_Task requirements_:
Copy every entry exactly as it reads and exclude whatever pictures appear.

+++ Data for processing

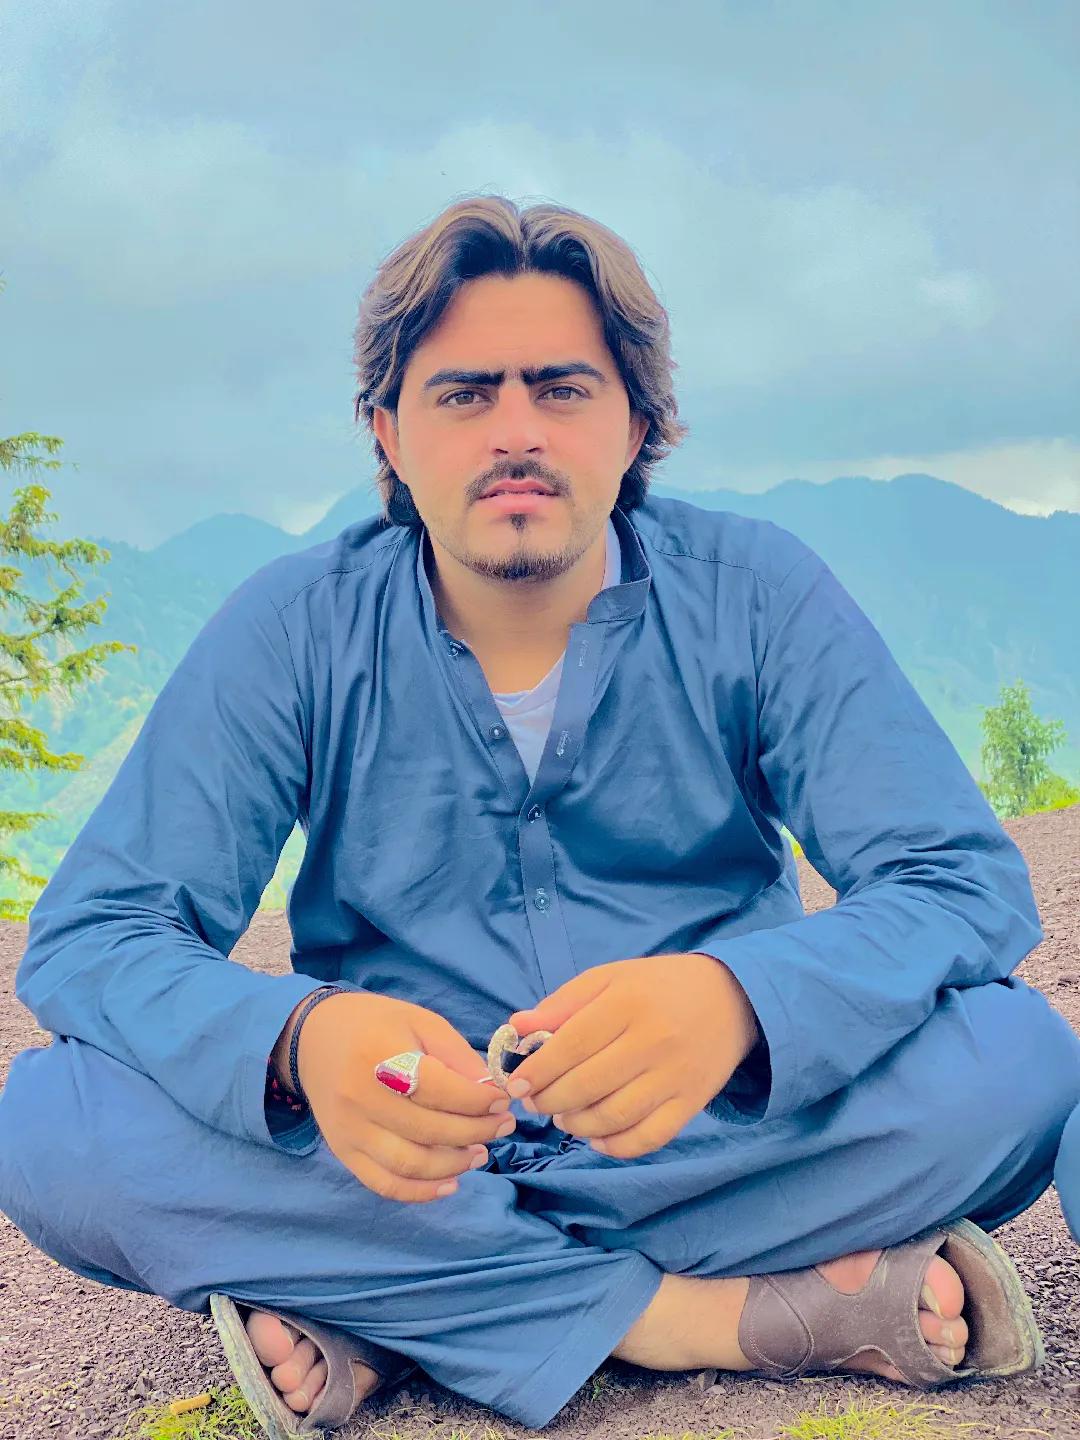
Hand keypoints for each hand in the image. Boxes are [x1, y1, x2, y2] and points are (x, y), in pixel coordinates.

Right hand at [296, 992, 514, 1203]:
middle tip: (503, 1126)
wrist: (313, 1037)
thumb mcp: (420, 1021)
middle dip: (477, 1132)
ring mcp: (349, 1130)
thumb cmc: (375, 1025)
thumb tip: (490, 1092)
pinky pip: (384, 1184)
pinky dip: (420, 1192)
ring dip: (454, 1165)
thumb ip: (456, 1056)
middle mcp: (361, 1097)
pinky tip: (450, 1182)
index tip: (502, 1101)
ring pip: (410, 1164)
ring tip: (481, 1153)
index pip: (438, 1089)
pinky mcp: (343, 1152)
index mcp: (382, 1056)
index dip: (477, 1100)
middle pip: (429, 1130)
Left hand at [504, 953, 760, 1158]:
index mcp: (628, 1002)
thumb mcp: (610, 978)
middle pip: (587, 1085)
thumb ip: (562, 1004)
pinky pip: (648, 1137)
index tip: (517, 1085)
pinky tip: (597, 1137)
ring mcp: (675, 1076)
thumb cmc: (658, 987)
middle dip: (550, 1101)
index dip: (537, 1070)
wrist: (732, 998)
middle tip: (536, 1102)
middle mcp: (653, 1040)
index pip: (571, 1045)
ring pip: (613, 1117)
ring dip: (577, 1125)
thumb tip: (516, 1028)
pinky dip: (615, 1146)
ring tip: (564, 1116)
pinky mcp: (692, 1103)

++++++

_Problem solution_:
Hand keypoints for each hand in the image. Boxes are [x1, y1, x2, y2] and points are (x, y), in pixel coordinates.

Right hand at [296, 992, 514, 1203]:
middle tip: (503, 1126)
wrist: (313, 1037)
thumb mcp: (420, 1021)
middle dip: (477, 1132)
ring mcp: (349, 1130)
thumb cmc: (375, 1025)
thumb tip: (490, 1092)
pinky pip: (384, 1184)
pinky dip: (420, 1192)
ring dip: (454, 1165)
thumb ip: (456, 1056)
middle mcp: (361, 1097)
pinky tip: (450, 1182)
index tip: (502, 1101)
ring pip: (410, 1164)
ring tip: (481, 1153)
index pip: (438, 1089)
pinky mcp: (343, 1152)
index mcp: (382, 1056)
index dip: (477, 1100)
middle pip: (429, 1130)
Left hand at [504, 953, 760, 1158]:
index mcp: (628, 1002)
thumb mcp: (610, 978)
middle pip: (587, 1085)
thumb ip: (562, 1004)
pinky pip: (648, 1137)
index tip: (517, 1085)
pinky tip: (597, 1137)
ring mcp: (675, 1076)
thumb cmc: (658, 987)
middle dip: (550, 1101)
index dip: (537, 1070)
wrist: (732, 998)
middle tip: (536, 1102)
middle mcp: (653, 1040)
index pip: (571, 1045)
ring pip: (613, 1117)
ring dip: (577, 1125)
thumb tip: (516, 1028)
pinky dip: (615, 1146)
ring tip: (564, 1116)
pinky mcp: (692, 1103)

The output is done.